In ancient times, people across Europe and Native Americans used the Moon to track the seasons. In the lunar calendar, names were often given to each month’s Moon. (If this sounds odd to you, remember that our current calendar is based on the Sun and the solar year!)
Traditionally, the Moon we see in February is called the Snow Moon due to the typically heavy snowfall of February. On average, February is the USA’s snowiest month, according to data from the National Weather Service.
Other February full Moon names include:
- the “Shoulder to Shoulder Around the Fire Moon” (from the Wishram people of the Pacific Northwest)
- the “No Snow in the Trails Moon” (Zuni, of the Southwest)

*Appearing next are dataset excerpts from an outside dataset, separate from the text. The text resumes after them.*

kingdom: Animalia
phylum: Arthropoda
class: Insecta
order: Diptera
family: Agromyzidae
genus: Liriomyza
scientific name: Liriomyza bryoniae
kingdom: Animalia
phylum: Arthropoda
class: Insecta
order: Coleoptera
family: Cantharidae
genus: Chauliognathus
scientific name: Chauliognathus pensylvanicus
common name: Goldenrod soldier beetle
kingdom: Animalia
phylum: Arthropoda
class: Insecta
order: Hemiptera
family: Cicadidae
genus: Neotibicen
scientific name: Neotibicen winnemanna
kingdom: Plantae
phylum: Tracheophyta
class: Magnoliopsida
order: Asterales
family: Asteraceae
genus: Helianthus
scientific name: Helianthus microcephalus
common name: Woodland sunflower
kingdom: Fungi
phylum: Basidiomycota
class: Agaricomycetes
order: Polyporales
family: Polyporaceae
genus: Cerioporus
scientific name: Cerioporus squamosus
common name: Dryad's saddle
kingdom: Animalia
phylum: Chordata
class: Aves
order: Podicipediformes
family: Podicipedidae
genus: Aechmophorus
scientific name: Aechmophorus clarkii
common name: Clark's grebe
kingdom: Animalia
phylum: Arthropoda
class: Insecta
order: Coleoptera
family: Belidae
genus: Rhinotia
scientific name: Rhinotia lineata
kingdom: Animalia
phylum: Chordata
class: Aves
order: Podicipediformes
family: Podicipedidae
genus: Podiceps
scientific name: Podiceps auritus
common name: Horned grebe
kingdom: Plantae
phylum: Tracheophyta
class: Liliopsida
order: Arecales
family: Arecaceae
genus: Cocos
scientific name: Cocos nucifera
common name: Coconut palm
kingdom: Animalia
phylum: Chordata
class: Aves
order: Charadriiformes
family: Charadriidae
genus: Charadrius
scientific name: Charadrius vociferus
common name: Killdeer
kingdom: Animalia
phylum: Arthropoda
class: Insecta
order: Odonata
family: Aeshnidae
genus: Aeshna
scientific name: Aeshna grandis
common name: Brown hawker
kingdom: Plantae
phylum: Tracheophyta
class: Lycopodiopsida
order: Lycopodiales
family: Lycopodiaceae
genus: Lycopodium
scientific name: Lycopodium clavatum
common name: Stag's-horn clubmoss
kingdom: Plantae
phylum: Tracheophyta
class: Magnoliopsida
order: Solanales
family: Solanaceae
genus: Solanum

- the “Bone Moon” (Cherokee, of the Southeast). The Bone Moon meant that there was so little food that people gnawed on bones and ate bone marrow soup.
Moon Facts and Folklore
- On February 6, 1971, Alan Shepard became the first man to hit a golf ball on the Moon.
- Did you know that the Moon’s diameter is 2,160 miles? This is less than the width of the United States (approximately 3,000 miles), and 0.27 of Earth’s diameter (7,926 miles).
- Wolves have howled at the Moon for centuries, yet it is still there.
- And hand in hand, on the edge of the sand, they danced by the light of the Moon.